Born between 1946 and 1964, the ‘Boomers’ were of course largely if indirectly responsible for the post-war recovery in housing demand and prices, with the buyers being their own parents. A second major wave of property prosperity followed in the 1980s when many Boomers were in their 20s and 30s and buying homes of their own.
And now it seems they may play a key role in a market upturn for the third time as they help to fund home purchases by their children and grandchildren, says Rudi Botha, CEO of leading mortgage originator Betterbond.
“Currently the biggest stumbling block for potential homebuyers, and first-time buyers in particular, is the lenders’ requirement that they pay a cash deposit of up to 30% of the purchase price. And this is not just a problem in SA – banks worldwide want people to invest some of their own money in their homes.

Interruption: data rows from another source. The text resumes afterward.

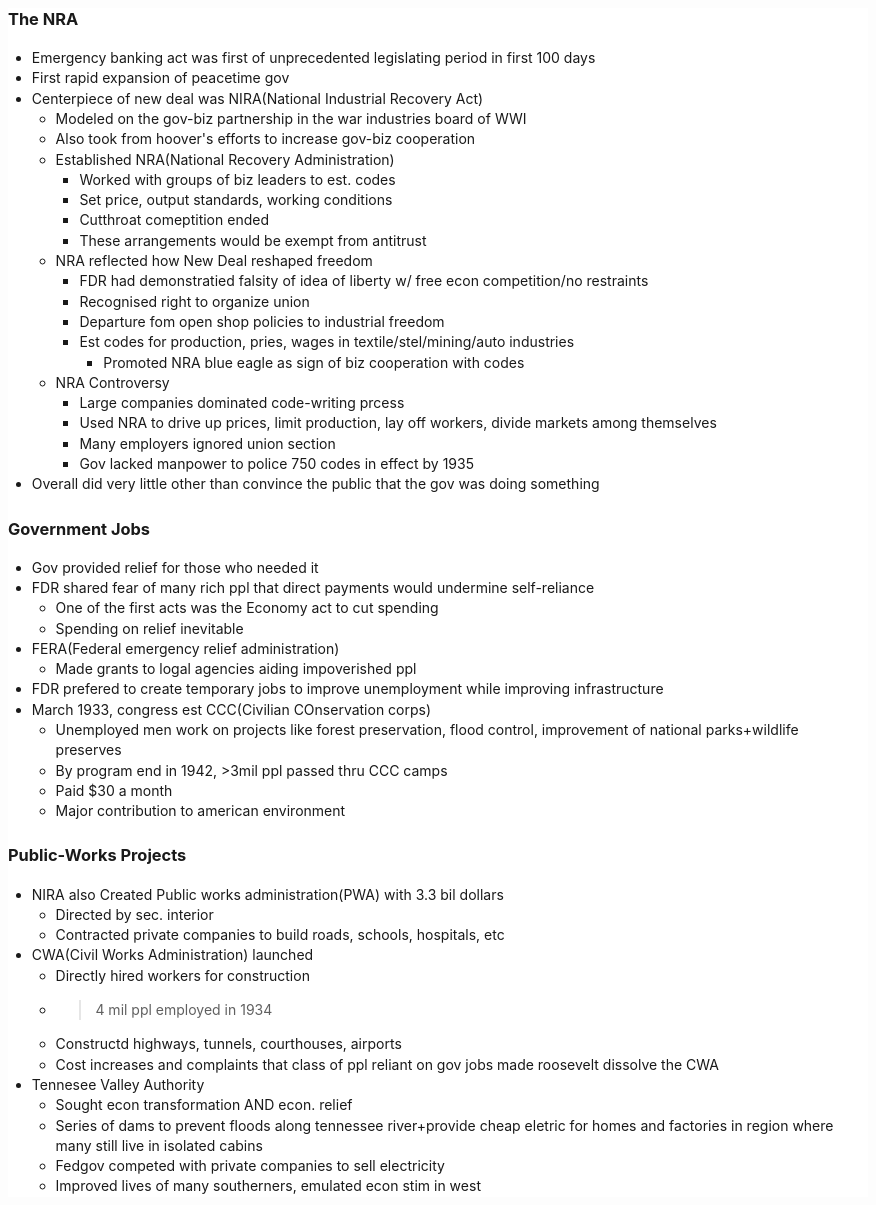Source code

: ### The NRA
 - Emergency banking act was first of unprecedented legislating period in first 100 days
 - First rapid expansion of peacetime gov
 - Centerpiece of new deal was NIRA(National Industrial Recovery Act)
	 - Modeled on the gov-biz partnership in the war industries board of WWI
	 - Also took from hoover's efforts to increase gov-biz cooperation
	 - Established NRA(National Recovery Administration)
		 - Worked with groups of biz leaders to est. codes 
		 - Set price, output standards, working conditions
		 - Cutthroat comeptition ended
		 - These arrangements would be exempt from antitrust
	 - NRA reflected how New Deal reshaped freedom
		 - FDR had demonstratied falsity of idea of liberty w/ free econ competition/no restraints
		 - Recognised right to organize union
		 - Departure fom open shop policies to industrial freedom
		 - Est codes for production, pries, wages in textile/stel/mining/auto industries
			 - Promoted NRA blue eagle as sign of biz cooperation with codes
	 - NRA Controversy
		 - Large companies dominated code-writing prcess
		 - Used NRA to drive up prices, limit production, lay off workers, divide markets among themselves
		 - Many employers ignored union section
		 - Gov lacked manpower to police 750 codes in effect by 1935
 - Overall did very little other than convince the public that the gov was doing something

### Government Jobs
 - Gov provided relief for those who needed it
 - FDR shared fear of many rich ppl that direct payments would undermine self-reliance
	 - One of the first acts was the Economy act to cut spending
	 - Spending on relief inevitable
 - FERA(Federal emergency relief administration)
	 - Made grants to logal agencies aiding impoverished ppl
 - FDR prefered to create temporary jobs to improve unemployment while improving infrastructure
 - March 1933, congress est CCC(Civilian COnservation corps)
	 - Unemployed men work on projects like forest preservation, flood control, improvement of national parks+wildlife preserves
	 - By program end in 1942, >3mil ppl passed thru CCC camps
	 - Paid $30 a month
	 - Major contribution to american environment

### Public-Works Projects
 - NIRA also Created Public works administration(PWA) with 3.3 bil dollars
	 - Directed by sec. interior
	 - Contracted private companies to build roads, schools, hospitals, etc
 - CWA(Civil Works Administration) launched
	 - Directly hired workers for construction
	 - >4 mil ppl employed in 1934
	 - Constructd highways, tunnels, courthouses, airports
	 - Cost increases and complaints that class of ppl reliant on gov jobs made roosevelt dissolve the CWA
 - Tennesee Valley Authority
	 - Sought econ transformation AND econ. relief
	 - Series of dams to prevent floods along tennessee river+provide cheap eletric for homes and factories in region where many still live in isolated cabins
	 - Fedgov competed with private companies to sell electricity
	 - Improved lives of many southerners, emulated econ stim in west
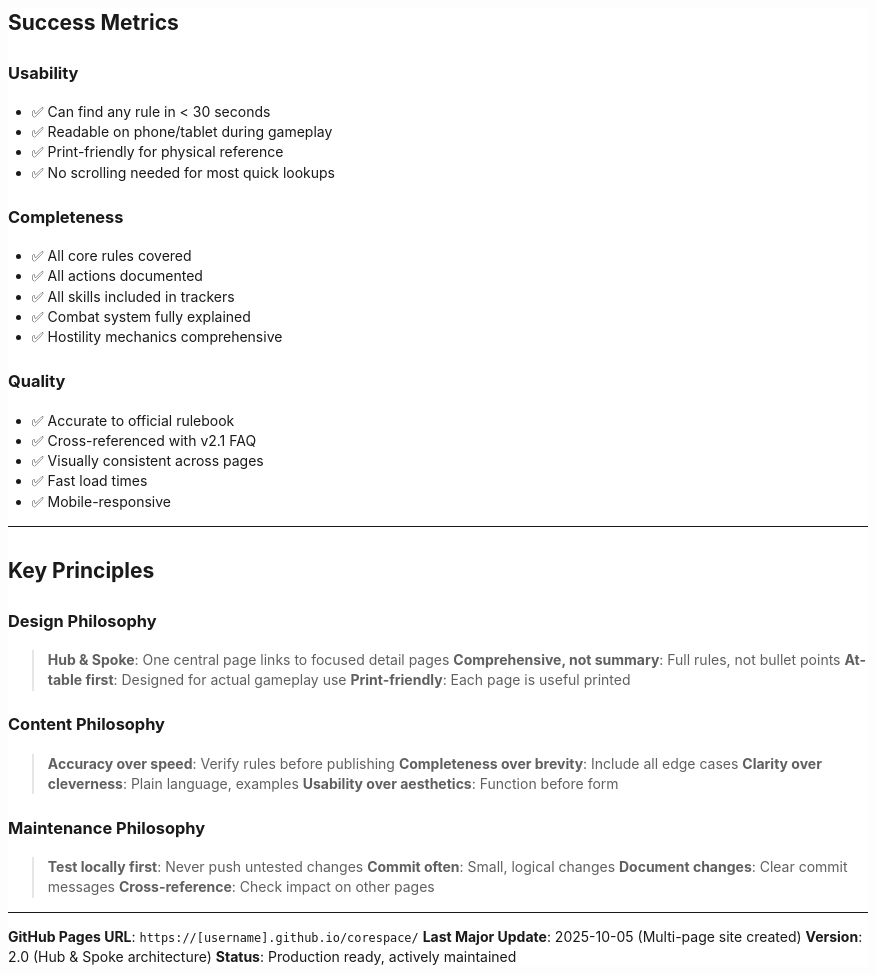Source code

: 
## Success Metrics

### Usability
- ✅ Can find any rule in < 30 seconds
- ✅ Readable on phone/tablet during gameplay
- ✅ Print-friendly for physical reference
- ✅ No scrolling needed for most quick lookups

### Completeness
- ✅ All core rules covered
- ✅ All actions documented
- ✅ All skills included in trackers
- ✅ Combat system fully explained
- ✅ Hostility mechanics comprehensive

### Quality
- ✅ Accurate to official rulebook
- ✅ Cross-referenced with v2.1 FAQ
- ✅ Visually consistent across pages
- ✅ Fast load times
- ✅ Mobile-responsive

---

## Key Principles

### Design Philosophy
> **Hub & Spoke**: One central page links to focused detail pages
> **Comprehensive, not summary**: Full rules, not bullet points
> **At-table first**: Designed for actual gameplay use
> **Print-friendly**: Each page is useful printed

### Content Philosophy
> **Accuracy over speed**: Verify rules before publishing
> **Completeness over brevity**: Include all edge cases
> **Clarity over cleverness**: Plain language, examples
> **Usability over aesthetics**: Function before form

### Maintenance Philosophy
> **Test locally first**: Never push untested changes
> **Commit often**: Small, logical changes
> **Document changes**: Clear commit messages
> **Cross-reference**: Check impact on other pages

---

**GitHub Pages URL**: `https://[username].github.io/corespace/`
**Last Major Update**: 2025-10-05 (Multi-page site created)
**Version**: 2.0 (Hub & Spoke architecture)
**Status**: Production ready, actively maintained
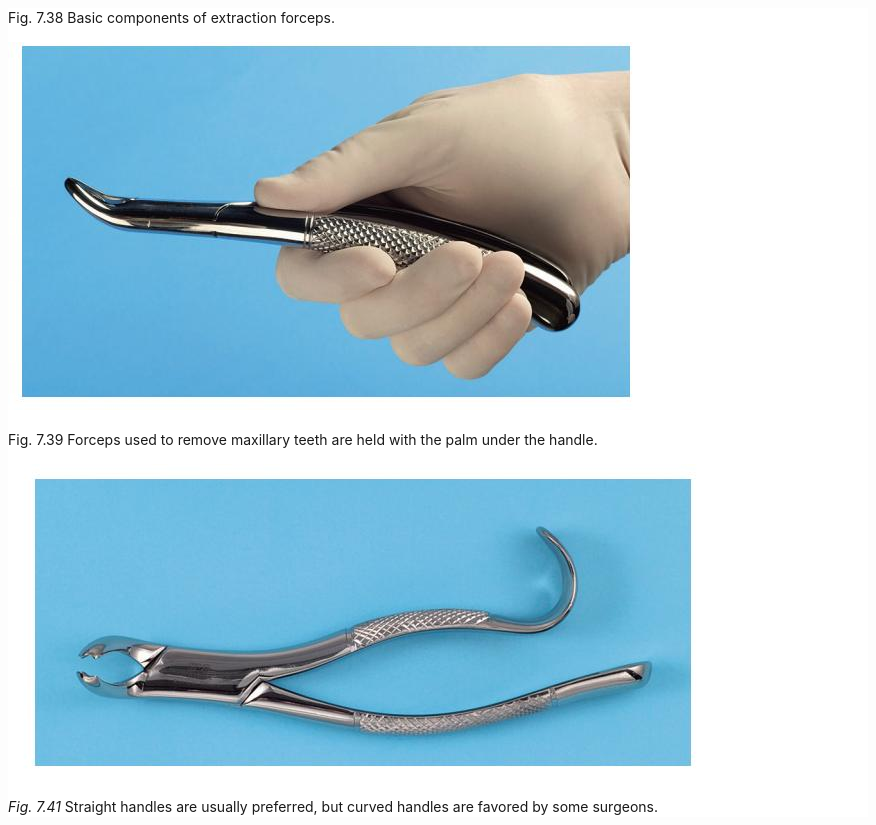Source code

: Fig. 7.38 Basic components of extraction forceps.

![](_page_14_Picture_3.jpeg)

Fig. 7.39 Forceps used to remove maxillary teeth are held with the palm under the handle.

![](_page_14_Picture_5.jpeg)

 $\ensuremath{\textit{Fig. 7.41}}$  Straight handles are usually preferred, but curved handles are favored by some surgeons.
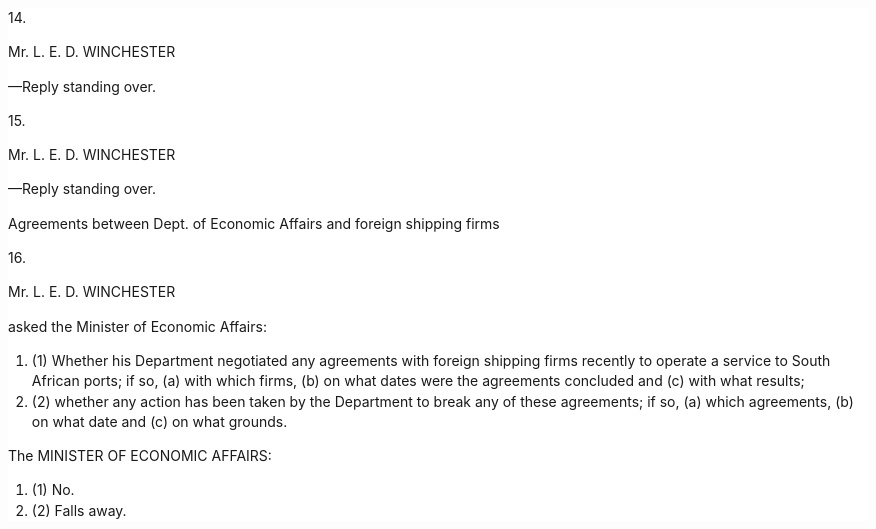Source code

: </answer>

<question by="#winchester" to="#minister">

<num>14.</num>

<from>Mr. L. E. D. WINCHESTER</from>

<p>&#x2014;Reply standing over.</p>

</question>

<question by="#winchester" to="#minister">

<num>15.</num>

<from>Mr. L. E. D. WINCHESTER</from>

<p>&#x2014;Reply standing over.</p>

</question>

</writtenStatements>

<writtenStatements>

<heading>Agreements between Dept. of Economic Affairs and foreign shipping firms</heading>

<question by="#winchester" to="#minister_of_economic_affairs">

<num>16.</num>

<from>Mr. L. E. D. WINCHESTER</from>

<p>asked the Minister of Economic Affairs:</p>

<ol>

<li>(1) Whether his Department negotiated any agreements with foreign shipping firms recently to operate a service to South African ports; if so, (a) with which firms, (b) on what dates were the agreements concluded and (c) with what results;</li>

<li>(2) whether any action has been taken by the Department to break any of these agreements; if so, (a) which agreements, (b) on what date and (c) on what grounds.</li>

</ol>

</question>

<answer by="#minister_of_economic_affairs" to="#winchester">

<from>The MINISTER OF ECONOMIC AFFAIRS:</from>

<ol>

<li>(1) No.</li>

<li>(2) Falls away.</li>

</ol>

</answer>

</writtenStatements>

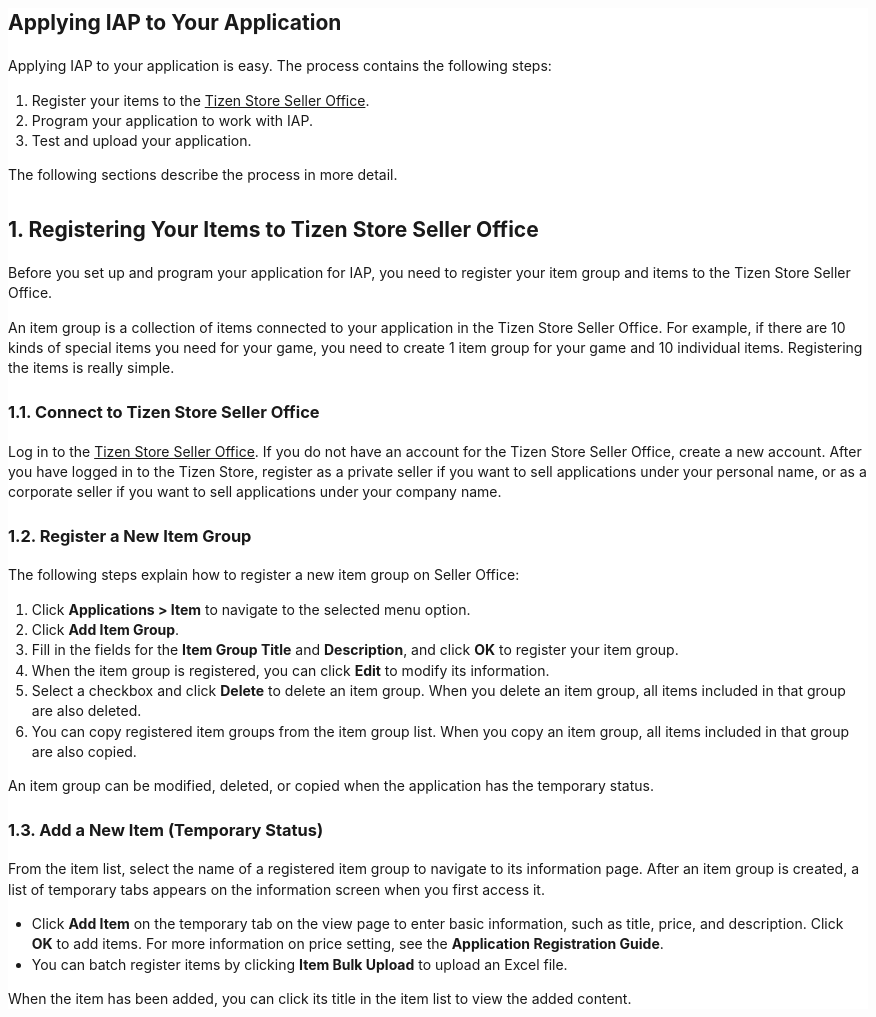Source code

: ## Applying IAP to Your Application

Applying IAP to your application is easy. The process contains the following steps:

1. Register your items to the [Tizen Store Seller Office](http://seller.tizenstore.com).
2. Program your application to work with IAP.
3. Test and upload your application.

The following sections describe the process in more detail.

## 1. Registering Your Items to Tizen Store Seller Office

Before you set up and program your application for IAP, you need to register your item group and items to the Tizen Store Seller Office.

An item group is a collection of items connected to your application in the Tizen Store Seller Office. For example, if there are 10 kinds of special items you need for your game, you need to create 1 item group for your game and 10 individual items. Registering the items is really simple.

### 1.1. Connect to Tizen Store Seller Office

Log in to the [Tizen Store Seller Office](http://seller.tizenstore.com/). If you do not have an account for the Tizen Store Seller Office, create a new account. After you have logged in to the Tizen Store, register as a private seller if you want to sell applications under your personal name, or as a corporate seller if you want to sell applications under your company name.

### 1.2. Register a New Item Group

The following steps explain how to register a new item group on Seller Office:

1. Click **Applications > Item** to navigate to the selected menu option.
2. Click **Add Item Group**.
3. Fill in the fields for the **Item Group Title** and **Description**, and click **OK** to register your item group.
4. When the item group is registered, you can click **Edit** to modify its information.
5. Select a checkbox and click **Delete** to delete an item group. When you delete an item group, all items included in that group are also deleted.
6. You can copy registered item groups from the item group list. When you copy an item group, all items included in that group are also copied.

An item group can be modified, deleted, or copied when the application has the temporary status.

### 1.3. Add a New Item (Temporary Status)

From the item list, select the name of a registered item group to navigate to its information page. After an item group is created, a list of temporary tabs appears on the information screen when you first access it.

- Click **Add Item** on the temporary tab on the view page to enter basic information, such as title, price, and description. Click **OK** to add items. For more information on price setting, see the **Application Registration Guide**.
- You can batch register items by clicking **Item Bulk Upload** to upload an Excel file.

When the item has been added, you can click its title in the item list to view the added content.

“However, we are now seeing a big trend emerge, in SA as well as overseas, of parents and family members assisting younger buyers to become homeowners by lending them the money for these deposits. This, we believe, is a major factor in the recent sharp rise in the percentage of sales to first-time buyers.”
In many cases, he says, the deposit money is coming from the equity that Boomer parents have built up in their own homes. “But usually this is not in the form of an equity loan. Rather, it is often part of the proceeds of the sale of a big family home as Boomer parents increasingly downscale to smaller, more secure and easier to maintain properties.
“This downscaling is the other big trend in the market at the moment, with the latest FNB survey of estate agents showing, for example, that the percentage of homes being sold for this reason has risen from 14% to 23% in the past two years. And it is not really surprising, since the 50 to 64-year-old (Boomer)
sector is the fastest-growing sector of our population, according to the latest figures fromIHSGlobalinsight.”
What is more, Botha says, many Boomers are finding that housing deposits for their children or young relatives are actually pretty good “investments”.
“Often we find that the big issue for first-time buyers is not bad credit or lack of affordability but the need to have a large sum of cash in hand. In many cases they can well-afford to make the monthly repayments on an 80% bond and pay their parents back at the same rate of interest for the 20% deposit.
“And this is great for the parents because there are few other places they could safely put excess cash at the moment and get an annual return of around 9%.”